There are few studies conducted on the fungal ecology of the Shandong peninsula. A study on aquatic fungi in China revealed various fungal species isolated from different hosts from Shandong province; Arenariomyces trifurcata Höhnk, Buergenerula spartinae J. Kohlmerer & R.V. Gessner, Corollospora maritima Werderm., Dryosphaera navigans Jørg. Koch & E.B.G. Jones, Halosphaeriopsis mediosetigera (A.B. Cribb & J.W. Cribb) T.W. Johnson, Lignincola laevis Höhnk, Monosporascus cannonballus Pollack & Uecker, Natantispora retorquens (C.A. Shearer & J.L. Crane) J. Campb., J.L. Anderson & C.A. Shearer, Pleospora betae Björl., Pleospora spartinae (J. Webster & M.T. Lucas) Apinis & Chesters, Pleospora vitalbae (De Not.) Berl., Tetraploa aristata Berk. & Broome, Torula herbarum (Pers.) Link, Torpedospora radiata Meyers, Trichocladium achrasporum Meyers & R.T. Moore) M. Dixon ex Shearer & J.L. Crane, Zalerion maritimum (Linder) Anastasiou, Zalerion varium Anastasiou from driftwood; Ceriosporopsis halima Linder from bamboo; Passeriniella obiones (P. Crouan & H. Crouan) K.D. Hyde & Mouzouras from straw; Torpedospora radiata Meyers from drift bamboo as marine Ascomycetes [24], and Nia vibrissa R.T. Moore & S. P. Meyers from driftwood as marine Basidiomycetes [24], and Alternaria maritima G.K. Sutherl. from driftwood as marine Hyphomycetes [24]. Shandong province is also famous for economically important fungal resources, 182 taxa of wild edible and medicinal fungi belong to 39 families, and 80 genera are reported [25]. Agaricus silvaticus Schaeff., Agaricus silvicola (Vittad.) Peck, Ganoderma lingzhi Sheng H. Wu, Y. Cao & Y.C. Dai, Grifola frondosa (Dicks.) Gray, Lactarius deliciosus L., Lactarius subvellereus Peck, Perenniporia fraxinea (Bull.) Ryvarden, Pholiota adipose (Batsch) P. Kumm., Schizophyllum commune Fr., Suillus bovinus (L.) Roussel, Suillus granulatus (L.) Roussel, Xerocomellus chrysenteron (Bull.) Šutara, and Xerula radicata (Relhan) Dörfelt, are among edible fungi [25]. Further, Leptosphaeria agnita (Desm.) Ces. & De Not., L. dumetorum Niessl, L. eustomoides Sacc., and L. solani Romell ex Berl. were isolated from deadwood materials as saprophytic fungi from Shandong Peninsula [26]. There are no previous records on the occurrence of Nigrospora species from the Shandong peninsula.

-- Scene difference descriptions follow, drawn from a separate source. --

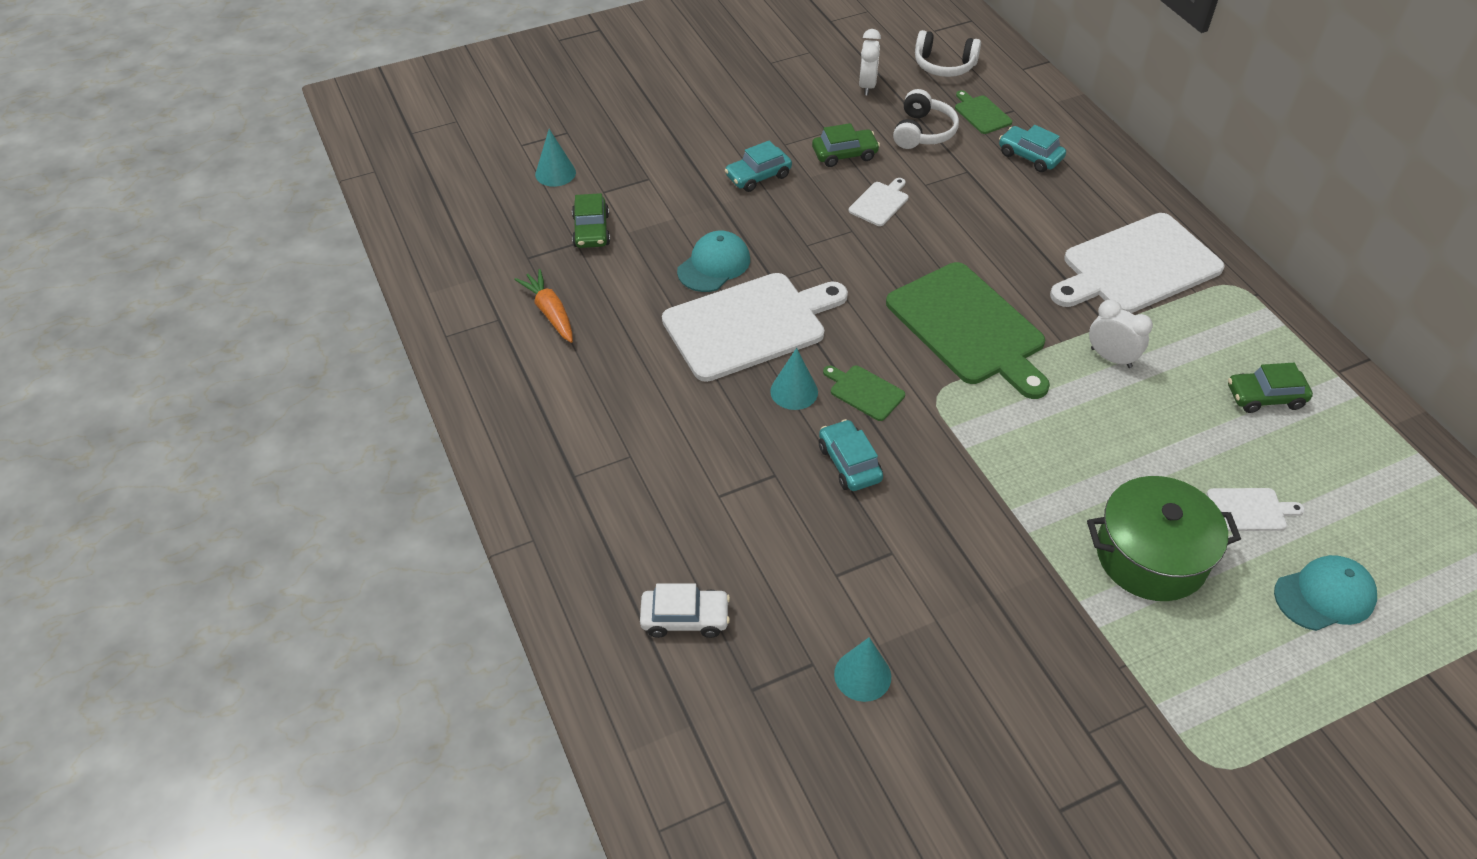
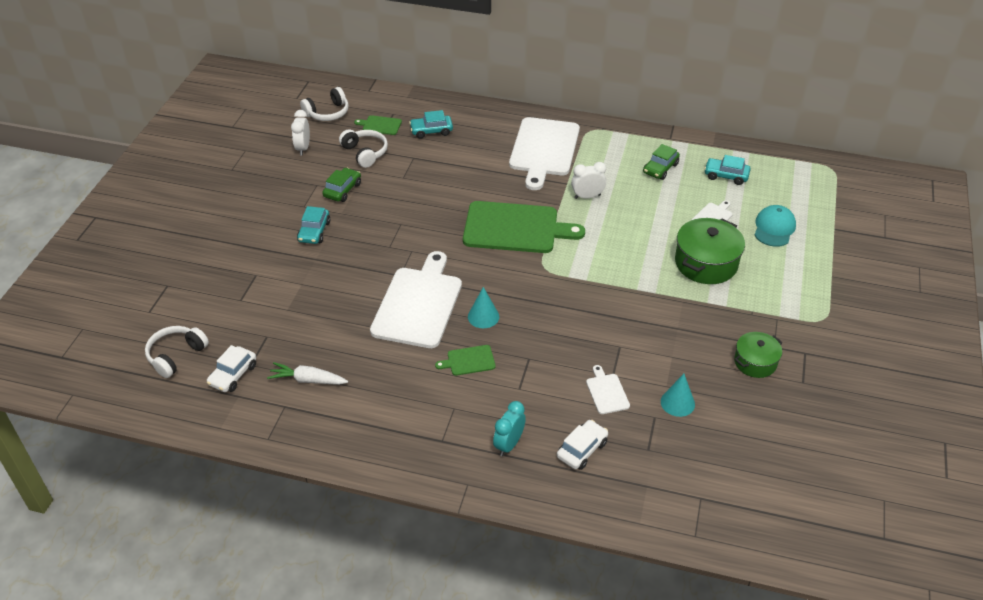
camera: 50 degrees left, 5 degrees down
(486, 200) = (176, 355): none -> white headphones
(502, 255) = (233, 375): none -> white car
(550, 312) = (308, 380): orange carrot -> white carrot
(555, 173) = (196, 311): turquoise cone -> none
(591, 230) = (265, 324): green car -> none
(625, 541) = (509, 444): none -> turquoise clock
(714, 265) = (358, 290): turquoise cap -> none
(849, 463) = (551, 326): turquoise car -> turquoise car (726, 176)
(864, 392) = (513, 291): green cutting board -> green cutting board (469, 361)
(867, 86) = (303, 148): white clock -> white clock turned 135 degrees counterclockwise
(880, 203) = (394, 201): white cutting board -> white cutting board (606, 392)
(1032, 725) = (755, 362): none -> green pot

Among the five Nigrospora species reported in this study, N. oryzae, N. osmanthi, and N. sphaerica were recorded frequently as pathogenic on a broader range of host plants (Table 1). Even though the pathogenic behavior of N. oryzae is prominent, in most cases it is identified as a weak pathogen [27,28]. Spore dispersal of Nigrospora is aided by the wind, rain splash and insect vectors [29] supporting a rapid spread of the disease. The presence of a sticky mucilaginous substance was observed on discharged spores [30]. It has been hypothesized that this mucilaginous substance facilitates adherence to the host substrate or to a vector, such as mites as a successful spore dispersal mechanism. Since Nigrospora infections occur easily on weakened or wounded plants, spore dispersal through vectors is an added advantage on disease establishment. Nigrospora sphaerica isolated from Blueberry (Vaccinium corymbosum) leaf spots, twigs and shoot blight was identified as a pathogen that penetrates the host plant through wounds caused by insects or abiotic frost damages [31]. Previously, it was believed that Nigrospora was limited to monocotyledonous hosts [9], but later studies revealed it can occur on a diverse range of hosts and the pathogenicity of Nigrospora alerts the concerns on agronomy and forestry management. Molecular phylogeny guided species identification would be essential in developing effective bio-control measures against these species. Here, we extend the known host range of five species in Nigrospora.

Funding Statement

This project was funded by the Project of Regional collaborative innovation of Beijing Academy of Agriculture and Forestry Sciences [grant No. KJCX20170709].

Disclosure statement

No potential conflict of interest was reported by the author(s).

Data availability

The data that supports the findings of this study are openly available in GenBank and TreeBase public repositories. The GenBank accession numbers and the TreeBase submission number are given within the article.